● **TEXT SEGMENT**
*****

Decided: May 08, 2017

Before REYNA, HUGHES, and STOLL, Circuit Judges. ROGER BRIAN SCHAGRIN, Schagrin Associates, Washington, DC, argued for plaintiffs-appellants Boomerang Tube LLC, TMK IPSCO, Energex Tube, Welded Tube USA Inc. Also represented by JOHN W. BOHN, CHRISTOPHER CLOUTIER, PAUL WRIGHT JAMESON, JORDAN CHARLES KAHN. JONATHAN GORDON COOPER, Quinn Emanuel Ur-quhart & Sullivan, LLP, Washington, DC, argued for plaintiff-appellant United States Steel Corporation. Also represented by DEBBIE LEILANI SHON, JON DAVID COREY, KELSEY RULE, PHILIP CHARLES STERNHELL. EMMA BOND, Commercial Litigation Branch, Civil Di-vision, United States Department of Justice, Washington, DC, argued for defendant-appellee United States. Also represented by BENJAMIN C. MIZER, JEANNE E. DAVIDSON, CLAUDIA BURKE; HEATHER NOEL DOHERTY, United States Department of Commerce, Washington, DC. NANCY NOONAN, Arent Fox, LLP, Washington, DC, argued for defendants-appellees Jubail Energy Services Company, Duferco SA. Also represented by JOHN M. GURLEY, DIANA DIMITRIUC QUAIA.

Boomerang Tube LLC and United States Steel Corporation appeal a decision from the U.S. Court of International Trade, which affirmed the U.S. Department of Commerce's final determination in an antidumping investigation. The parties failed to exhaust their arguments before Commerce, and the Trade Court abused its discretion in waiving the exhaustion requirement in this case. Therefore, we vacate and remand.


A. Investigation and Preliminary Determination

On July 29, 2013, Commerce initiated an investigation into whether oil country tubular goods (“OCTGs”) from Saudi Arabia and other countries imported into the United States from July 1, 2012 through June 20, 2013 were sold for less than fair value—i.e., dumped.1 OCTGs are a family of seamless rolled steel products consisting of drill pipes, casing, and tubing used in connection with oil and gas production. Commerce selected Duferco SA, the largest of fourteen known Saudi Arabian OCTGs export-ers, to serve as the sole mandatory respondent in the investigation. Duferco is the exporter of record for OCTGs produced by Jubail Energy Services Company (“JESCO”).

In August 2013, the Trade Commission preliminarily determined that there is a reasonable indication that a U.S. domestic industry was materially injured by reason of sales in the United States of OCTGs from Saudi Arabia at less than fair value.2 In February 2014, Commerce issued its preliminary determination that OCTGs from Saudi Arabia were being, or were likely to be, sold in the United States at less than fair value. Commerce preliminarily calculated an anti-dumping duty margin of 2.92 percent ad valorem.3

In its preliminary determination, in accordance with 19 C.F.R. § 351.401(f), Commerce sua sponte determined to treat Duferco SA and three of its affiliates as a single entity (“Duferco entity”) because it found a significant potential for manipulation of price or production. After collapsing the Duferco affiliates into a single entity, Commerce further determined that Duferco is affiliated with JESCO, the producer of the subject OCTGs imported into the United States. This affiliation was based on the fact that the Duferco entity owns ten percent of JESCO. JESCO was not included in the Duferco entity, nor were several other Duferco SA affiliates. J.A. 6628−29 & n.26.

*****

● **REQUIREMENT A**
Write out everything in the antidumping court opinion excerpt from "Boomerang Tube LLC and" down to "vacate and remand.".
● **REQUIREMENT B**
Answer these questions from the antidumping court opinion excerpt:
(i) On what date did Commerce initiate its investigation into the oil country tubular goods?
(ii) What antidumping duty margin did Commerce preliminarily calculate?
(iii) What share of JESCO does the Duferco entity own?
● **REQUIREMENT C**
Please proceed with the antidumping court opinion excerpt, continuing on from its final sentence.

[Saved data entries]
*****

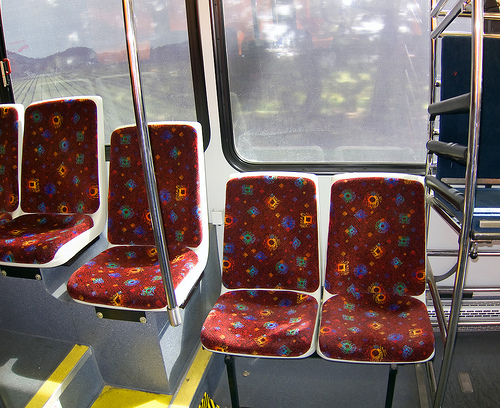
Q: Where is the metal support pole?
A: Between the seats.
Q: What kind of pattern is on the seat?
A: Circles and Boxes.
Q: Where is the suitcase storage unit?
A: On the right.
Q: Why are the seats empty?
A: No people on bus.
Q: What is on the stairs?
A: Yellow caution tape.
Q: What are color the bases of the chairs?
A: White.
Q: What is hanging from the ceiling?
A: Support pole.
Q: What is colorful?
A: The seat.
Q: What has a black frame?
A: The window.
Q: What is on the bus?
A: Brown multicolored seats.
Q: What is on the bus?
A: The luggage rack.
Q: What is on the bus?
A: The back window.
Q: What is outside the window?
A: The field.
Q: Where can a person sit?
A: Chairs.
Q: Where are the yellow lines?
A: Floor.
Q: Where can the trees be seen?
A: Through the back window.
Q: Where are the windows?
A: Behind The seats.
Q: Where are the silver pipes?
A: Beside the seats.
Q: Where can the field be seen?
A: Through the window on the left.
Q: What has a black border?
A: Windows.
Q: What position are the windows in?
A: Closed.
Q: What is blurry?
A: Scenery through the window.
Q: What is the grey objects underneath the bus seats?
A: Floor.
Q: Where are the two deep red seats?
A: On bus.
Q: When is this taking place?
A: Daytime.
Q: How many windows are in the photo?
A: Two.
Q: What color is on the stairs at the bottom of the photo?
A: Yellow.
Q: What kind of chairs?
A: Red, yellow, green and blue.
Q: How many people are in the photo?
A: None.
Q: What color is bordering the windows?
A: Black.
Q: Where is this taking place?
A: On the bus.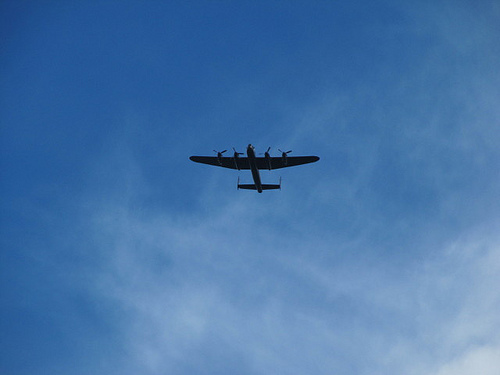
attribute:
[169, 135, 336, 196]
plane — big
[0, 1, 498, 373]
sky — clear, bright, blue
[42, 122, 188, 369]
clouds — thin, white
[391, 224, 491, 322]
clouds — white, thin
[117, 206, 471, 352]
clouds — thin, white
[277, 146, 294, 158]
propeller — far left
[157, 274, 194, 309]
cloud — white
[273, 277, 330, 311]
cloud — white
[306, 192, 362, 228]
cloud — white, thin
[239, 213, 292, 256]
cloud — white, thin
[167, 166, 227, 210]
cloud — white, thin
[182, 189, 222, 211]
cloud — thin, white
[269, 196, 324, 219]
cloud — thin, white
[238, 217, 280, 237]
cloud — thin, white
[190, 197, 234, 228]
cloud — white, thin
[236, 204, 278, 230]
cloud — white, thin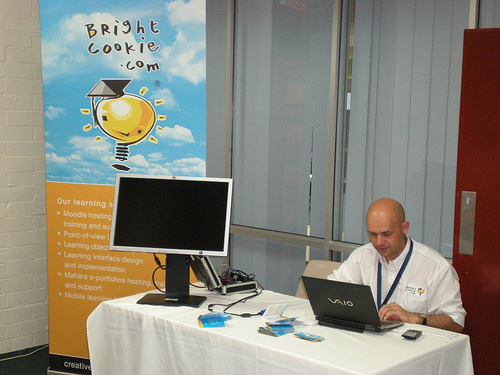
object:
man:
[316, 193, 474, 339]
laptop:
[296, 272, 407, 335]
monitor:
[104, 167, 234, 260]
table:
[79, 276, 481, 375]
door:
[450, 27, 500, 374]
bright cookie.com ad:
[38, 0, 212, 375]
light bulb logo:
[81, 89, 162, 174]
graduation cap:
[84, 76, 133, 99]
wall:
[1, 2, 50, 353]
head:
[363, 195, 411, 258]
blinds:
[223, 0, 471, 309]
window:
[218, 0, 469, 311]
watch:
[418, 311, 430, 326]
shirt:
[324, 239, 465, 327]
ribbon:
[372, 238, 415, 317]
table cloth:
[84, 273, 479, 375]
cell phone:
[401, 328, 423, 340]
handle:
[457, 189, 480, 258]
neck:
[374, 236, 411, 263]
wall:
[206, 3, 494, 327]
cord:
[148, 258, 217, 297]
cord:
[207, 268, 267, 323]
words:
[55, 197, 71, 207]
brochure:
[262, 303, 293, 325]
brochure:
[195, 309, 228, 329]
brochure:
[263, 318, 297, 331]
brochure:
[294, 331, 329, 343]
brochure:
[258, 325, 295, 337]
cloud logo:
[160, 0, 211, 88]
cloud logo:
[156, 121, 195, 143]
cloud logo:
[47, 135, 118, 172]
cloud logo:
[55, 11, 157, 78]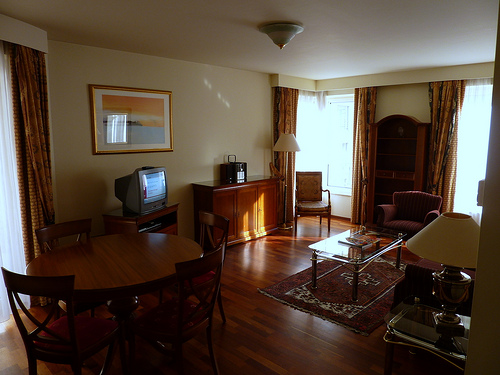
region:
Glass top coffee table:
[311, 221, 409, 306]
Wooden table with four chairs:
[7, 212, 244, 352]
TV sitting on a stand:
[109, 165, 186, 219]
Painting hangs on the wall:
[81, 81, 192, 154]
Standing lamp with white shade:
[269, 131, 307, 243]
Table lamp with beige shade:
[404, 211, 490, 372]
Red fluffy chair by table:
[372, 184, 442, 251]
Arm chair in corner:
[291, 165, 339, 241]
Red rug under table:
[267, 225, 425, 347]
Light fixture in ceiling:
[253, 13, 313, 58]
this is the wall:
[199, 86, 247, 156]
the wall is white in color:
[201, 75, 263, 134]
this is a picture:
[86, 75, 193, 162]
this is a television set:
[115, 162, 170, 212]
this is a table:
[38, 240, 181, 272]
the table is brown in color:
[108, 244, 137, 263]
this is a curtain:
[435, 89, 447, 190]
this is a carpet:
[320, 274, 339, 309]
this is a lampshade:
[269, 133, 312, 224]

*****

● **WRITTEN ANSWER A**
Boomerang Tube LLC and United States Steel Corporation appeal a decision from the U.S. Court of International Trade, which affirmed the U.S. Department of Commerce's final determination in an antidumping investigation. The parties failed to exhaust their arguments before Commerce, and the Trade Court abused its discretion in waiving the exhaustion requirement in this case. Therefore, we vacate and remand.

● **WRITTEN ANSWER B**
(i) July 29, 2013
(ii) 2.92 percent ad valorem
(iii) Ten percent

● **WRITTEN ANSWER C**
JESCO participated in the antidumping duty investigation as a voluntary respondent. Early in the investigation, Commerce asked JESCO to submit data regarding its third-country sales of OCTGs for potential use in calculating normal value. JESCO responded by providing data of sales made in Colombia to an unaffiliated custom-er and an affiliated distributor.

In calculating normal value, Commerce concluded that JESCO had no viable home market sales, because its home market sales either failed the arm's length test or were made below cost of production. Commerce determined to construct normal value under 19 U.S.C. § 1677b(e)(2)(B)(iii), which provides for using “any other reasonable method.” Commerce calculated a profit value for JESCO's constructed value (“CV”) using the profit figures in the public 2012 audited financial statements of Saudi Steel Pipes Company (“Saudi Steel”). J.A. 6630−33, 6640−41.

B. Party Briefing to Commerce

Following Commerce's preliminary determination, interested parties submitted briefs on, among other issues, the profit value used in CV for JESCO. Boomerang, JESCO, and Duferco submitted case and rebuttal briefs. U.S. Steel did not.

Boomerang's case brief challenged Commerce's reli-ance on the financial statements of Saudi Steel, arguing that the data were unreliable because the company is more of a pipe line producer than an OCTGs producer. Boomerang suggested that Commerce use profit data from Tenaris S.A., a multinational corporation that produces OCTGs in several countries, or profit data of the U.S. producers of OCTGs. Data for each of those options were added to the record after Commerce's preliminary determination.

Duferco's and JESCO's case briefs contended that Commerce should continue using the financial statements of Saudi Steel, or, alternately, the financial statements of Arabian Pipes Company, a Saudi entity. As another option, Duferco and JESCO suggested that Commerce use profit data from JESCO's sales to its affiliated Colombian distributor. These data were placed in the investigation record prior to the preliminary determination.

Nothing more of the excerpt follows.